TASK REQUIREMENTS – Revise the listing below by changing each "answer line" to "reply line" and keeping every other word as it is.

DATASET –
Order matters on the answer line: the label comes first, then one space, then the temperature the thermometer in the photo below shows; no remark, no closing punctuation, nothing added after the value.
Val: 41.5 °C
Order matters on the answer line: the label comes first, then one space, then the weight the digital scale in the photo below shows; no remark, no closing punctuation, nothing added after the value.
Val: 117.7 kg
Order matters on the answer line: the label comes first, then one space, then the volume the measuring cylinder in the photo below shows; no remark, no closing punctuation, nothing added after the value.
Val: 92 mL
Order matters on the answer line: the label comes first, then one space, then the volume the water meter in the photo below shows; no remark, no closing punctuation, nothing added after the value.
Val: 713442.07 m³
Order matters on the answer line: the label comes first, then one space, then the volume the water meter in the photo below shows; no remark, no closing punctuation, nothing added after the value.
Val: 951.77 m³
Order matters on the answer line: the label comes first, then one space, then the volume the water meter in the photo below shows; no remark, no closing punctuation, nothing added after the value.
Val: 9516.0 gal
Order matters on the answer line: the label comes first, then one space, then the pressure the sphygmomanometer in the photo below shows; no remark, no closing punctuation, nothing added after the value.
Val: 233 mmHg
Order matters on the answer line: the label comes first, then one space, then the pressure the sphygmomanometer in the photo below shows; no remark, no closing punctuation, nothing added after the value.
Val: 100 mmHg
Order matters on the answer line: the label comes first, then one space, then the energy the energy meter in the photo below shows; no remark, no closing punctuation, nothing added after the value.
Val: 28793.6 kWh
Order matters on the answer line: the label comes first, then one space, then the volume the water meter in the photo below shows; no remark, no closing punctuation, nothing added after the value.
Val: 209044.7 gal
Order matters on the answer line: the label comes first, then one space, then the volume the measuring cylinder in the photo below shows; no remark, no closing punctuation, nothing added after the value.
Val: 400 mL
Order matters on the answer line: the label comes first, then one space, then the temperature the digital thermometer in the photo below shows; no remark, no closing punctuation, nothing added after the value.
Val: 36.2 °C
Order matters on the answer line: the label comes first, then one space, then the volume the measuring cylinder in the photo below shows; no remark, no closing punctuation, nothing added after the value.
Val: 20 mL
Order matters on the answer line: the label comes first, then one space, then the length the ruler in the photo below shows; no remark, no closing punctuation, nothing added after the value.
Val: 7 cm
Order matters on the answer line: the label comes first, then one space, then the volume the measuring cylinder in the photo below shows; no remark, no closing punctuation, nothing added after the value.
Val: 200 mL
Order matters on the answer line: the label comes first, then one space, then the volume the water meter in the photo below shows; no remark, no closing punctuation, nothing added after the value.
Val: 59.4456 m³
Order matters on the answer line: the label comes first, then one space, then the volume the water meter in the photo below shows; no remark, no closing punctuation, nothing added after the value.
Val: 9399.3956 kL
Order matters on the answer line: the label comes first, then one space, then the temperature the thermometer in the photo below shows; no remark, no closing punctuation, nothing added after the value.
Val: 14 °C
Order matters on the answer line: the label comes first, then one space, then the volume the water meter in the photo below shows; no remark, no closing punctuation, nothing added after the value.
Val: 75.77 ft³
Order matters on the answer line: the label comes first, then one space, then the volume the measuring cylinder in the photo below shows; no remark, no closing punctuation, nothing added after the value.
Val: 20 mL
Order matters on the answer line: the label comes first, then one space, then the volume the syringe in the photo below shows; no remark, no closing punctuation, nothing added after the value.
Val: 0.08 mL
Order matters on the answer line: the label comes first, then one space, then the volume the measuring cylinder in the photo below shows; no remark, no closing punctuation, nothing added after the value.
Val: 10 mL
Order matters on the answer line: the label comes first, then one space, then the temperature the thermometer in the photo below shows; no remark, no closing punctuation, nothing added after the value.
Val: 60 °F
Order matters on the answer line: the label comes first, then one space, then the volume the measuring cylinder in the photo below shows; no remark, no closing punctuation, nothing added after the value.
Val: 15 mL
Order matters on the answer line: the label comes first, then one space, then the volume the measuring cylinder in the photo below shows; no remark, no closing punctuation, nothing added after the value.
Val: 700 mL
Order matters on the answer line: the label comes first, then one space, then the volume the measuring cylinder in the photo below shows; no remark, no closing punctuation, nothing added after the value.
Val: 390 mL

REPLY TO THE TASK –
Order matters on the reply line: the label comes first, then one space, then the temperature the thermometer in the photo below shows; no remark, no closing punctuation, nothing added after the value.
Val: 41.5 °C
Order matters on the reply line: the label comes first, then one space, then the weight the digital scale in the photo below shows; no remark, no closing punctuation, nothing added after the value.
Val: 117.7 kg
Order matters on the reply line: the label comes first, then one space, then the volume the measuring cylinder in the photo below shows; no remark, no closing punctuation, nothing added after the value.
Val: 92 mL
Order matters on the reply line: the label comes first, then one space, then the volume the water meter in the photo below shows; no remark, no closing punctuation, nothing added after the value.
Val: 713442.07 m³
Order matters on the reply line: the label comes first, then one space, then the volume the water meter in the photo below shows; no remark, no closing punctuation, nothing added after the value.
Val: 951.77 m³
Order matters on the reply line: the label comes first, then one space, then the volume the water meter in the photo below shows; no remark, no closing punctuation, nothing added after the value.
Val: 9516.0 gal
Order matters on the reply line: the label comes first, then one space, then the pressure the sphygmomanometer in the photo below shows; no remark, no closing punctuation, nothing added after the value.
Val: 233 mmHg
Order matters on the reply line: the label comes first, then one space, then the pressure the sphygmomanometer in the photo below shows; no remark, no closing punctuation, nothing added after the value.
Val: 100 mmHg
Order matters on the reply line: the label comes first, then one space, then the energy the energy meter in the photo below shows; no remark, no closing punctuation, nothing added after the value.
Val: 28793.6 kWh
Order matters on the reply line: the label comes first, then one space, then the volume the water meter in the photo below shows; no remark, no closing punctuation, nothing added after the value.
Val: 209044.7 gal
Order matters on the reply line: the label comes first, then one space, then the volume the measuring cylinder in the photo below shows; no remark, no closing punctuation, nothing added after the value.
Val: 400 mL
Order matters on the reply line: the label comes first, then one space, then the temperature the digital thermometer in the photo below shows; no remark, no closing punctuation, nothing added after the value.
Val: 36.2 °C
Order matters on the reply line: the label comes first, then one space, then the volume the measuring cylinder in the photo below shows; no remark, no closing punctuation, nothing added after the value.
Val: 20 mL
Order matters on the reply line: the label comes first, then one space, then the length the ruler in the photo below shows; no remark, no closing punctuation, nothing added after the value.
Val: 7 cm
Order matters on the reply line: the label comes first, then one space, then the volume the measuring cylinder in the photo below shows; no remark, no closing punctuation, nothing added after the value.
Val: 200 mL
Order matters on the reply line: the label comes first, then one space, then the volume the water meter in the photo below shows; no remark, no closing punctuation, nothing added after the value.
Val: 59.4456 m³
Order matters on the reply line: the label comes first, then one space, then the volume the water meter in the photo below shows; no remark, no closing punctuation, nothing added after the value.
Val: 9399.3956 kL
Order matters on the reply line: the label comes first, then one space, then the temperature the thermometer in the photo below shows; no remark, no closing punctuation, nothing added after the value.
Val: 14 °C
Order matters on the reply line: the label comes first, then one space, then the volume the water meter in the photo below shows; no remark, no closing punctuation, nothing added after the value.
Val: 75.77 ft³
Order matters on the reply line: the label comes first, then one space, then the volume the measuring cylinder in the photo below shows; no remark, no closing punctuation, nothing added after the value.
Val: 20 mL
Order matters on the reply line: the label comes first, then one space, then the volume the syringe in the photo below shows; no remark, no closing punctuation, nothing added after the value.
Val: 0.08 mL
Order matters on the reply line: the label comes first, then one space, then the volume the measuring cylinder in the photo below shows; no remark, no closing punctuation, nothing added after the value.
Val: 10 mL
Order matters on the reply line: the label comes first, then one space, then the temperature the thermometer in the photo below shows; no remark, no closing punctuation, nothing added after the value.
Val: 60 °F
Order matters on the reply line: the label comes first, then one space, then the volume the measuring cylinder in the photo below shows; no remark, no closing punctuation, nothing added after the value.
Val: 15 mL
Order matters on the reply line: the label comes first, then one space, then the volume the measuring cylinder in the photo below shows; no remark, no closing punctuation, nothing added after the value.
Val: 700 mL
Order matters on the reply line: the label comes first, then one space, then the volume the measuring cylinder in the photo below shows; no remark, no closing punctuation, nothing added after the value.
Val: 390 mL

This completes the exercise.